Could you turn every line of the records below into a JSON list of strings, one string per line, leaving out blank lines?

[Bounding box entries]
━━━━━━━━━━━━━━━━━━━━
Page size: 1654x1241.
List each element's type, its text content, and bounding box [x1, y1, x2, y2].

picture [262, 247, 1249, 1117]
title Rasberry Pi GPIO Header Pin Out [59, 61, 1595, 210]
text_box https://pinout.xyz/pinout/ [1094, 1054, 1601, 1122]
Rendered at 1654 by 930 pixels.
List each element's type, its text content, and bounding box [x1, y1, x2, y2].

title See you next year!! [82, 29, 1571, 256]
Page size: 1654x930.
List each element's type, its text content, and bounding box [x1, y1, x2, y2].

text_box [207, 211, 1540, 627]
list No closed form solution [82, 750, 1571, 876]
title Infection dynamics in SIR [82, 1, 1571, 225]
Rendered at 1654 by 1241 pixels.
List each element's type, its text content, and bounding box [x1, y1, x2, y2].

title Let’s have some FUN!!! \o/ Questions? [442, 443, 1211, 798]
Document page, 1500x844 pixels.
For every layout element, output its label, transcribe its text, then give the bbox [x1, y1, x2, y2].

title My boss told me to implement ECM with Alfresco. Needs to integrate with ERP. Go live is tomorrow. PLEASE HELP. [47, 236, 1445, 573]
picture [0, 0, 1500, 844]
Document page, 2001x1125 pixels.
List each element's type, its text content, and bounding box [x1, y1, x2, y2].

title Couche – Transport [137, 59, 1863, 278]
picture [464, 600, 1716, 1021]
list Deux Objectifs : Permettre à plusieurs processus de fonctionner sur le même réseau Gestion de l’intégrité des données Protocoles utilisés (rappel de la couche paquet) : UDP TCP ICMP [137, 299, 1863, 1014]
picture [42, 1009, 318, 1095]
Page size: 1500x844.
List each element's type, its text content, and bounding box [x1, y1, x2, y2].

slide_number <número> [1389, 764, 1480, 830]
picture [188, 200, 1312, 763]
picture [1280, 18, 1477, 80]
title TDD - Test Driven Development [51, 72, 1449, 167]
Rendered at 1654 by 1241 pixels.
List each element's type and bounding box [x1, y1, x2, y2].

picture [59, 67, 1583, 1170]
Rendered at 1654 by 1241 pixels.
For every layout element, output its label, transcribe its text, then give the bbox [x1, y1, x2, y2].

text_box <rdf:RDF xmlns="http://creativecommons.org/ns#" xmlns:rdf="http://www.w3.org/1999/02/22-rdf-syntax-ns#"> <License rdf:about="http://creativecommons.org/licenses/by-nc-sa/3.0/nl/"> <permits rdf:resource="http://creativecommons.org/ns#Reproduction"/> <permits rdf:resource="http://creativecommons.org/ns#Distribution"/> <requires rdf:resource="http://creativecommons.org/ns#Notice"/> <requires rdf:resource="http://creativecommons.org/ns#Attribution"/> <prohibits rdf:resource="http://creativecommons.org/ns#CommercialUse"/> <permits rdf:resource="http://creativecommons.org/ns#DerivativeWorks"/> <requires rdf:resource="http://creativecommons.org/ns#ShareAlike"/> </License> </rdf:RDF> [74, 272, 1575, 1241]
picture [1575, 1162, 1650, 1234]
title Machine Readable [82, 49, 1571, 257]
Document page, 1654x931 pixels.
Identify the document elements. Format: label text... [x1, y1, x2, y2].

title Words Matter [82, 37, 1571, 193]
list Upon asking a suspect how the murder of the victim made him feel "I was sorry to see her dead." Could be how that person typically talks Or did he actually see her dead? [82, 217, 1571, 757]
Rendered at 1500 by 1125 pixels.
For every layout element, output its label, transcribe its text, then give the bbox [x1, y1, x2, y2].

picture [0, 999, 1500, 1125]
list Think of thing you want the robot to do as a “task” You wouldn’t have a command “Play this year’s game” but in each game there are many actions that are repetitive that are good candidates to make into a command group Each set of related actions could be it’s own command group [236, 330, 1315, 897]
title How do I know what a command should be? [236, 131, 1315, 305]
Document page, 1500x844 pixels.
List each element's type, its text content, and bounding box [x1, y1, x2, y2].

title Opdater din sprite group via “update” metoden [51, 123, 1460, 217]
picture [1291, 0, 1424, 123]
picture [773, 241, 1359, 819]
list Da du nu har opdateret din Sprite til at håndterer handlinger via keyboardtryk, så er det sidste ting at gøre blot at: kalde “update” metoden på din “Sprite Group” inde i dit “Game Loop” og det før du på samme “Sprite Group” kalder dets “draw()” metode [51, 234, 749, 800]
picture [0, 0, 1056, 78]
━━━━━━━━━━━━━━━━━━━━
◆ Solved exercise ◆
[
  "Page size: 1654x1241.",
  "List each element's type, its text content, and bounding box [x1, y1, x2, y2].",
  "picture [262, 247, 1249, 1117]",
  "title Rasberry Pi GPIO Header Pin Out [59, 61, 1595, 210]",
  "text_box https://pinout.xyz/pinout/ [1094, 1054, 1601, 1122]",
  "Rendered at 1654 by 930 pixels.",
  "List each element's type, its text content, and bounding box [x1, y1, x2, y2].",
  "title See you next year!! [82, 29, 1571, 256]",
  "Page size: 1654x930.",
  "List each element's type, its text content, and bounding box [x1, y1, x2, y2].",
  "text_box [207, 211, 1540, 627]",
  "list No closed form solution [82, 750, 1571, 876]",
  "title Infection dynamics in SIR [82, 1, 1571, 225]",
  "Rendered at 1654 by 1241 pixels.",
  "List each element's type, its text content, and bounding box [x1, y1, x2, y2].",
  "title Let’s have some FUN!!! \\o/ Questions? [442, 443, 1211, 798]",
  "Document page, 1500x844 pixels.",
  "For every layout element, output its label, transcribe its text, then give the bbox [x1, y1, x2, y2].",
  "title My boss told me to implement ECM with Alfresco. Needs to integrate with ERP. Go live is tomorrow. PLEASE HELP. [47, 236, 1445, 573]",
  "picture [0, 0, 1500, 844]",
  "Document page, 2001x1125 pixels.",
  "List each element's type, its text content, and bounding box [x1, y1, x2, y2].",
  "title Couche – Transport [137, 59, 1863, 278]",
  "picture [464, 600, 1716, 1021]",
  "list Deux Objectifs : Permettre à plusieurs processus de fonctionner sur le même réseau Gestion de l’intégrité des données Protocoles utilisés (rappel de la couche paquet) : UDP TCP ICMP [137, 299, 1863, 1014]",
  "picture [42, 1009, 318, 1095]",
  "Page size: 1500x844.",
  "List each element's type, its text content, and bounding box [x1, y1, x2, y2].",
  "slide_number <número> [1389, 764, 1480, 830]",
  "picture [188, 200, 1312, 763]",
  "picture [1280, 18, 1477, 80]",
  "title TDD - Test Driven Development [51, 72, 1449, 167]",
  "Rendered at 1654 by 1241 pixels.",
  "List each element's type and bounding box [x1, y1, x2, y2].",
  "picture [59, 67, 1583, 1170]",
  "Rendered at 1654 by 1241 pixels.",
  "For every layout element, output its label, transcribe its text, then give the bbox [x1, y1, x2, y2].",
  "text_box <rdf:RDF xmlns=\"http://creativecommons.org/ns#\" xmlns:rdf=\"http://www.w3.org/1999/02/22-rdf-syntax-ns#\"> <License rdf:about=\"http://creativecommons.org/licenses/by-nc-sa/3.0/nl/\"> <permits rdf:resource=\"http://creativecommons.org/ns#Reproduction\"/> <permits rdf:resource=\"http://creativecommons.org/ns#Distribution\"/> <requires rdf:resource=\"http://creativecommons.org/ns#Notice\"/> <requires rdf:resource=\"http://creativecommons.org/ns#Attribution\"/> <prohibits rdf:resource=\"http://creativecommons.org/ns#CommercialUse\"/> <permits rdf:resource=\"http://creativecommons.org/ns#DerivativeWorks\"/> <requires rdf:resource=\"http://creativecommons.org/ns#ShareAlike\"/> </License> </rdf:RDF> [74, 272, 1575, 1241]",
  "picture [1575, 1162, 1650, 1234]",
  "title Machine Readable [82, 49, 1571, 257]",
  "Document page, 1654x931 pixels.",
  "Identify the document elements. Format: label text... [x1, y1, x2, y2].",
  "title Words Matter [82, 37, 1571, 193]",
  "list Upon asking a suspect how the murder of the victim made him feel \"I was sorry to see her dead.\" Could be how that person typically talks Or did he actually see her dead? [82, 217, 1571, 757]",
  "Rendered at 1500 by 1125 pixels.",
  "For every layout element, output its label, transcribe its text, then give the bbox [x1, y1, x2, y2].",
  "picture [0, 999, 1500, 1125]",
  "list Think of thing you want the robot to do as a “task” You wouldn’t have a command “Play this year’s game” but in each game there are many actions that are repetitive that are good candidates to make into a command group Each set of related actions could be it’s own command group [236, 330, 1315, 897]",
  "title How do I know what a command should be? [236, 131, 1315, 305]",
  "Document page, 1500x844 pixels.",
  "List each element's type, its text content, and bounding box [x1, y1, x2, y2].",
  "title Opdater din sprite group via “update” metoden [51, 123, 1460, 217]",
  "picture [1291, 0, 1424, 123]",
  "picture [773, 241, 1359, 819]",
  "list Da du nu har opdateret din Sprite til at håndterer handlinger via keyboardtryk, så er det sidste ting at gøre blot at: kalde “update” metoden på din “Sprite Group” inde i dit “Game Loop” og det før du på samme “Sprite Group” kalder dets “draw()” metode [51, 234, 749, 800]",
  "picture [0, 0, 1056, 78]"
]